Beyond Verifiable Rewards: Rubric-Based GRM for Reinforced Fine-Tuning SWE Agents
This addresses a bottleneck in training LLM agents for software engineering by providing more nuanced feedback during multi-step interactions, though it appears incremental as it builds on existing reinforced fine-tuning methods.
The paper tackles the problem of limited guidance from binary terminal rewards in fine-tuning LLM agents for software engineering tasks by introducing a rubric-based Generative Reward Model that provides richer learning signals. The approach outperforms terminal-score-only rejection sampling by suppressing undesirable behavioral patterns and promoting beneficial ones, ultimately improving final test accuracy.

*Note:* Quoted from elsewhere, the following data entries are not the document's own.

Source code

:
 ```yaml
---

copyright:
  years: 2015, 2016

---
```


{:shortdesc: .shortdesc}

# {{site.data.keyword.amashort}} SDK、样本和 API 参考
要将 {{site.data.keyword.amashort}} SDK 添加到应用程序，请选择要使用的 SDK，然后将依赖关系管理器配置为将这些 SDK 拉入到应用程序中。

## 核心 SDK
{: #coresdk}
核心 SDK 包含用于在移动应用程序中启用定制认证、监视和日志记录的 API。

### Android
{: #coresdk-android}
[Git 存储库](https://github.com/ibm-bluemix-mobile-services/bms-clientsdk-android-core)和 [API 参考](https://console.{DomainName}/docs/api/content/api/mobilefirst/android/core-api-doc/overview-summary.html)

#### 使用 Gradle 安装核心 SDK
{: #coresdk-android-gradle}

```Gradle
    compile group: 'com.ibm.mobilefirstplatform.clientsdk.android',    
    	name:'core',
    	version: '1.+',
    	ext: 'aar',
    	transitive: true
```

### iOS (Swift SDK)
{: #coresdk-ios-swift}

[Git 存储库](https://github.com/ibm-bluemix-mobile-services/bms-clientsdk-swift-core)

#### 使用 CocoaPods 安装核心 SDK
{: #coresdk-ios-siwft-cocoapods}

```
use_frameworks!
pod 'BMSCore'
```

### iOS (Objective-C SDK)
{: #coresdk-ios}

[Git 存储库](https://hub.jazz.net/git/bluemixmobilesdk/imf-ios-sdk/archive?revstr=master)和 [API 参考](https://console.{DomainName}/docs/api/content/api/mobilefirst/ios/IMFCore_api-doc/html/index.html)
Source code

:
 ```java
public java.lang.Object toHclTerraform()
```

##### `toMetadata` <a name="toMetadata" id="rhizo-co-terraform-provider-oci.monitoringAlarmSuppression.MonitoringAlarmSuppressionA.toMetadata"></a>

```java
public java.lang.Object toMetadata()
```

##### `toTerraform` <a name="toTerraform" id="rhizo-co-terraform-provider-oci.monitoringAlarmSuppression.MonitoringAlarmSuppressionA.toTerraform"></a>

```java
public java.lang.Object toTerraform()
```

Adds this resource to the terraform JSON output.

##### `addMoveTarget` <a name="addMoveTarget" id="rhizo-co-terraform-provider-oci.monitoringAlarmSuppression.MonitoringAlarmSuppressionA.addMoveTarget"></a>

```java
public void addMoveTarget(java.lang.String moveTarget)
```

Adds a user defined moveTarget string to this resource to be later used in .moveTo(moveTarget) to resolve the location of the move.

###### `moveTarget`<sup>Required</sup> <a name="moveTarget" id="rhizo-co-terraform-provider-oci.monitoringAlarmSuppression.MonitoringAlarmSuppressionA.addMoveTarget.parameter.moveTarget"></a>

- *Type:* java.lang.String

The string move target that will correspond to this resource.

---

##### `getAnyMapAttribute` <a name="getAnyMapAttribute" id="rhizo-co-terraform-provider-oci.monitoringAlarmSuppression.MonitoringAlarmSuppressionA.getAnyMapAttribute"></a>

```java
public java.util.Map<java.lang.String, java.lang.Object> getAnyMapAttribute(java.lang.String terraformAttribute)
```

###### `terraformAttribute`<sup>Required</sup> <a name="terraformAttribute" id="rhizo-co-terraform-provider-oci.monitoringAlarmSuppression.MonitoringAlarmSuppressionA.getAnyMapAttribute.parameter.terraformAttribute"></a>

Despite recent progress in Large Language Model (LLM) Agents for Software Engineering (SWE) tasks, end-to-end fine-tuning typically relies on verifiable terminal rewards such as whether all unit tests pass. While these binary signals reflect whether the final solution is correct, they provide little guidance for shaping intermediate behaviors during multi-step interactions, thereby limiting improvements in the overall quality of the resolution process. To address this, we introduce a rubric-based Generative Reward Model (GRM) that provides richer learning signals. The GRM is equipped with human-designed rubrics that indicate criteria for encouraging or discouraging specific behavioral patterns, and we leverage this feedback for high-quality training data collection via trajectory filtration. When used for Reinforced Fine-Tuning (RFT) on SWE Tasks, our approach outperforms terminal-score-only rejection sampling: it more effectively suppresses undesirable patterns while promoting beneficial ones, as confirmed by case analyses, and it ultimately improves final test accuracy.